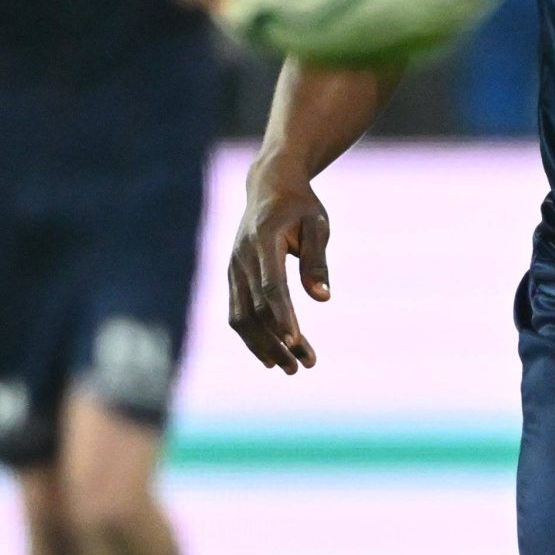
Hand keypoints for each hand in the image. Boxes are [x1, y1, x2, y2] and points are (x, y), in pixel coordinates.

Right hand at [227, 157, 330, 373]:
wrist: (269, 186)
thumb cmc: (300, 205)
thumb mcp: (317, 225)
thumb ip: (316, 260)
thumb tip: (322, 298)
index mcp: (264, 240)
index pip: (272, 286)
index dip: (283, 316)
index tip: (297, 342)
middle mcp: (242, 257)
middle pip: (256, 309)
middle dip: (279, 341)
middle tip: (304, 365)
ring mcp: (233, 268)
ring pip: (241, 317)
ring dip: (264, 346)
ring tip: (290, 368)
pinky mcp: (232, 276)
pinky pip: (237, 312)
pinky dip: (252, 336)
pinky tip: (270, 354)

______________________________

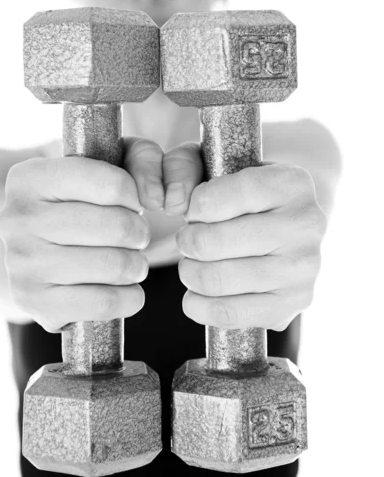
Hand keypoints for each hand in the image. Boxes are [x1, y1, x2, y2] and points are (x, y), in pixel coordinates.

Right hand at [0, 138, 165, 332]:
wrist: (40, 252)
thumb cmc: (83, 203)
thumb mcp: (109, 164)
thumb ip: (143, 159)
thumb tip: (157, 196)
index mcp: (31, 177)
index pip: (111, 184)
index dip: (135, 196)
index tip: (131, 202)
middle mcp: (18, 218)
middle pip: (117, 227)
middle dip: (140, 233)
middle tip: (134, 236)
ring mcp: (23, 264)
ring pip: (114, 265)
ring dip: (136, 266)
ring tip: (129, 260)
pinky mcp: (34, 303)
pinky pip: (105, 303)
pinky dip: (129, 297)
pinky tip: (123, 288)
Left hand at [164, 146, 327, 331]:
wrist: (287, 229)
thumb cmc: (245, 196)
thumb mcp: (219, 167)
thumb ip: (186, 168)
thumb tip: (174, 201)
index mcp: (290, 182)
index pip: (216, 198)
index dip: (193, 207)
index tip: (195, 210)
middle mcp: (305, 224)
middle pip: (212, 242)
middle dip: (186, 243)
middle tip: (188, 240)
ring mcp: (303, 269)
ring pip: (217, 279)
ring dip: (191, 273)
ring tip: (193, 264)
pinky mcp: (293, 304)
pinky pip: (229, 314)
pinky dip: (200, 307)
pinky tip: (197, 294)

______________________________

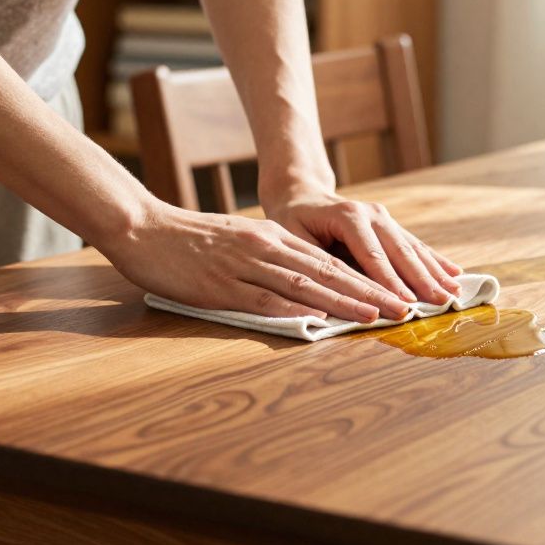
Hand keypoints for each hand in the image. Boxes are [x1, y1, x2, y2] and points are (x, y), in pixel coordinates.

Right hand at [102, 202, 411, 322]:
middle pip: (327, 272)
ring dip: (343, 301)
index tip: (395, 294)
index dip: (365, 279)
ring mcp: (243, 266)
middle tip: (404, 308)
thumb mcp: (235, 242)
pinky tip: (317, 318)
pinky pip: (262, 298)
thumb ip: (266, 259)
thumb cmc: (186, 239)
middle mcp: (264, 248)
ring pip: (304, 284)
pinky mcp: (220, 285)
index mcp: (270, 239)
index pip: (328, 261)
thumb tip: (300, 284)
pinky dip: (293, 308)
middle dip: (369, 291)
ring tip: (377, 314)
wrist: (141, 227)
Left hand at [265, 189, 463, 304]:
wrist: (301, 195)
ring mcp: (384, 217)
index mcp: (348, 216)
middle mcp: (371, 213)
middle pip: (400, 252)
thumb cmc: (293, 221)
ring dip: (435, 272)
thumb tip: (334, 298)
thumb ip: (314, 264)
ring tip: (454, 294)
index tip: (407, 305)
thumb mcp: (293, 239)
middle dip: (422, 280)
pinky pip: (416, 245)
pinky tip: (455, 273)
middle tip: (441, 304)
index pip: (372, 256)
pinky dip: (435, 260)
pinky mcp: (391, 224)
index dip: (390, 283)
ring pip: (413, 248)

______________________________

• [WHAT IS BEING ASKED]
Reproduce, exactly as they stand in the data above, the lines from the one that holds "index mcp: (31, 177)" to the one that holds "pinky tip: (197, 294)", inclusive.

• [TASK RESULT]
index mcp: (31, 177)
index pip: (111, 184)
index dip: (135, 196)
index tip: (131, 202)
middle mcp: (18, 218)
middle pip: (117, 227)
middle dip: (140, 233)
middle tip: (134, 236)
ring mcp: (23, 264)
ring pip: (114, 265)
ring dip: (136, 266)
ring tip: (129, 260)
pinky mcp: (34, 303)
pinky pip: (105, 303)
pinky dip: (129, 297)
pinky tip: (123, 288)
Left hand at [164, 146, 327, 331]:
wrist: (287, 229)
thumb cmc: (245, 196)
thumb mcp: (219, 167)
thumb ip: (186, 168)
thumb tip: (174, 201)
index mcp: (290, 182)
index pip: (216, 198)
index dip: (193, 207)
index tip: (195, 210)
middle mcp: (305, 224)
middle pip: (212, 242)
middle dip: (186, 243)
middle tip: (188, 240)
ring mcp: (303, 269)
ring pip: (217, 279)
ring dip: (191, 273)
ring tip: (193, 264)
pinky mcp: (293, 304)
pinky pip: (229, 314)
pinky dip: (200, 307)
pinky tip: (197, 294)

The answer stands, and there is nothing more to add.